Leaving out the pictures, write the following records exactly as they read.

- [Data extracts]
______

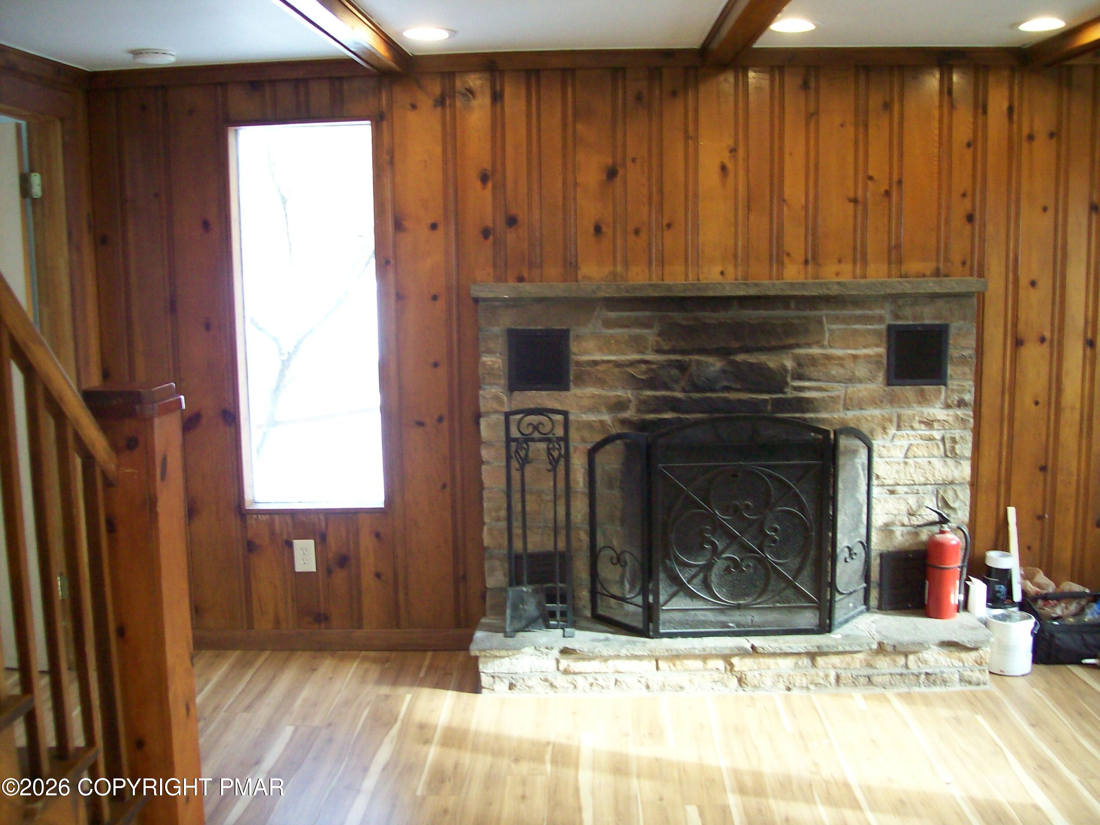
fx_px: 1144
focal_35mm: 36
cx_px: 550
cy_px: 412
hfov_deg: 51.4
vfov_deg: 39.7
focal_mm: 6
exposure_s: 1/29.8
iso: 160
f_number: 2.7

______

- [Written reply]
fx_px: 1144
focal_35mm: 36
cx_px: 550
cy_px: 412
hfov_deg: 51.4
vfov_deg: 39.7
focal_mm: 6
exposure_s: 1/29.8
iso: 160
f_number: 2.7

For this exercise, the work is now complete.